#### Task goal
Transcribe only the lines from the one containing "Analytische cookies" through the final line of the entries below, exactly, and exclude the pictures.

#### Supplied records
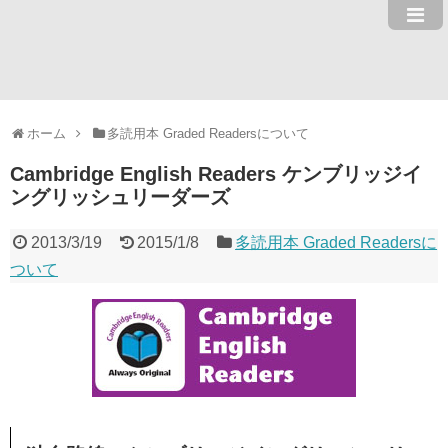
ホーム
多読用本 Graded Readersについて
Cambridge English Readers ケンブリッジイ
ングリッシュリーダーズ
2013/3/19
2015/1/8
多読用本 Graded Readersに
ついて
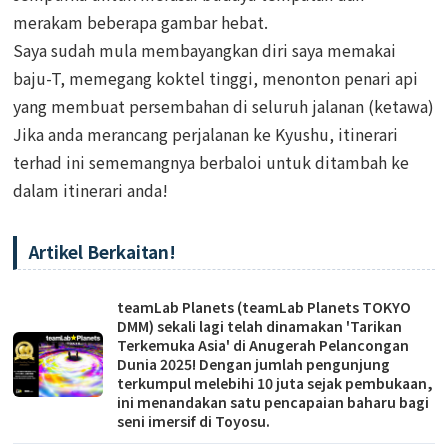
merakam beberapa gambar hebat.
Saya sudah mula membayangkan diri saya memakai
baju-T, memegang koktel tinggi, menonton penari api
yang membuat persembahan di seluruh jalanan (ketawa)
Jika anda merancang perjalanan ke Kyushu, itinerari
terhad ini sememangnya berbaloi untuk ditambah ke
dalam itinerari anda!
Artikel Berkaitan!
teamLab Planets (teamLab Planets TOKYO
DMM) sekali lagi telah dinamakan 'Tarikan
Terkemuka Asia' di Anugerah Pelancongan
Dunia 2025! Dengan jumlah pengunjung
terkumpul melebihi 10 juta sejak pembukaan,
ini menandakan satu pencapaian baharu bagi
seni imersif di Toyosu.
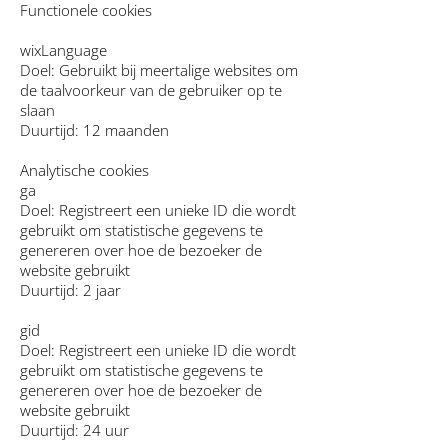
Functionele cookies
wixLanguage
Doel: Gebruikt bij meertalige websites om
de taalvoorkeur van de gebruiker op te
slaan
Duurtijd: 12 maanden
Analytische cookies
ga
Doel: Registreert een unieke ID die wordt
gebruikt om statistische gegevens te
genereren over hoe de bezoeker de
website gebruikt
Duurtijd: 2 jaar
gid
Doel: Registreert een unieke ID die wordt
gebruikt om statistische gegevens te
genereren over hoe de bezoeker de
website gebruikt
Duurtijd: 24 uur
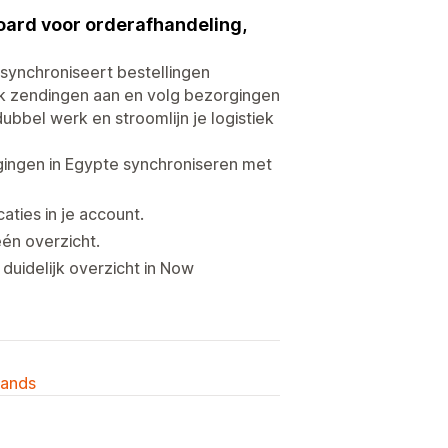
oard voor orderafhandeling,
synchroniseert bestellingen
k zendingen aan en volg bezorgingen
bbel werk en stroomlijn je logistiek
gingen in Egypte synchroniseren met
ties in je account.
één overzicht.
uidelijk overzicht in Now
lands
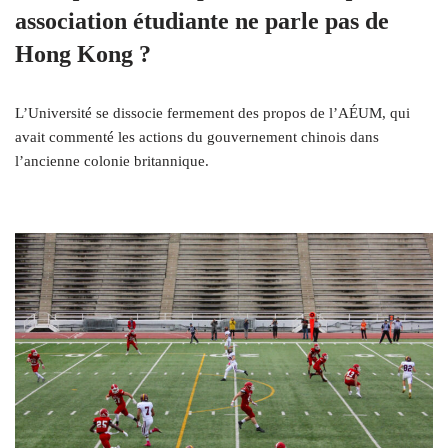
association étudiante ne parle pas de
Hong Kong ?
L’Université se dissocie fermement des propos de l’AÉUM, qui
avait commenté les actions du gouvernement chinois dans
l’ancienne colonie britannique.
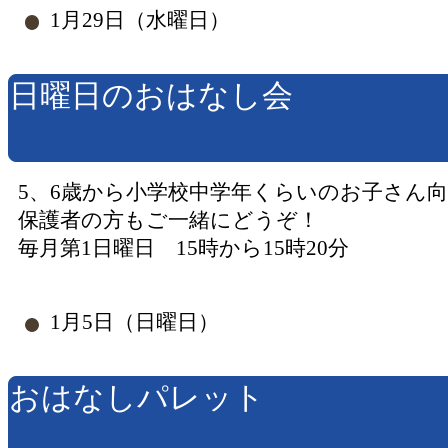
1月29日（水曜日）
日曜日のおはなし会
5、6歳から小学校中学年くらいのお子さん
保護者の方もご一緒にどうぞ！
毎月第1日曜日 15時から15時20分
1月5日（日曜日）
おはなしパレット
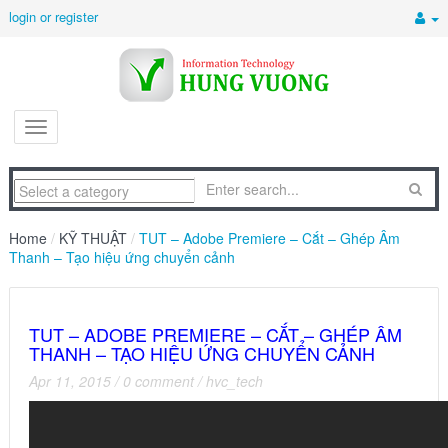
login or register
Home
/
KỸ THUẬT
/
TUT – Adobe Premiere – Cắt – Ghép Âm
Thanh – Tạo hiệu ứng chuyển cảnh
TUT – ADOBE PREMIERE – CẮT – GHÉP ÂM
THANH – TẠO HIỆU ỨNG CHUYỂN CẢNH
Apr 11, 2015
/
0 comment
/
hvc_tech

#### Reply to the exercise
Analytische cookies
ga
Doel: Registreert een unieke ID die wordt
gebruikt om statistische gegevens te
genereren over hoe de bezoeker de
website gebruikt
Duurtijd: 2 jaar
gid
Doel: Registreert een unieke ID die wordt
gebruikt om statistische gegevens te
genereren over hoe de bezoeker de
website gebruikt
Duurtijd: 24 uur
oard voor orderafhandeling,
synchroniseert bestellingen
k zendingen aan en volg bezorgingen
bbel werk en stroomlijn je logistiek
gingen in Egypte synchroniseren met
ties in je account.
één overzicht.
uidelijk overzicht in Now
lands
association étudiante ne parle pas de
Hong Kong ?
L’Université se dissocie fermement des propos de l’AÉUM, qui
avait commenté les actions du gouvernement chinois dans
l’ancienne colonie britannique.
1月29日（水曜日）
日曜日のおはなし会
5、6歳から小学校中学年くらいのお子さん
保護者の方もご一緒にどうぞ！
毎月第1日曜日 15時から15時20分
1月5日（日曜日）
おはなしパレット
login or register
Home
/
KỸ THUẬT
/
TUT – Adobe Premiere – Cắt – Ghép Âm
Thanh – Tạo hiệu ứng chuyển cảnh
TUT – ADOBE PREMIERE – CẮT – GHÉP ÂM
THANH – TẠO HIỆU ỨNG CHUYỂN CẢNH
Apr 11, 2015
/
0 comment
/
hvc_tech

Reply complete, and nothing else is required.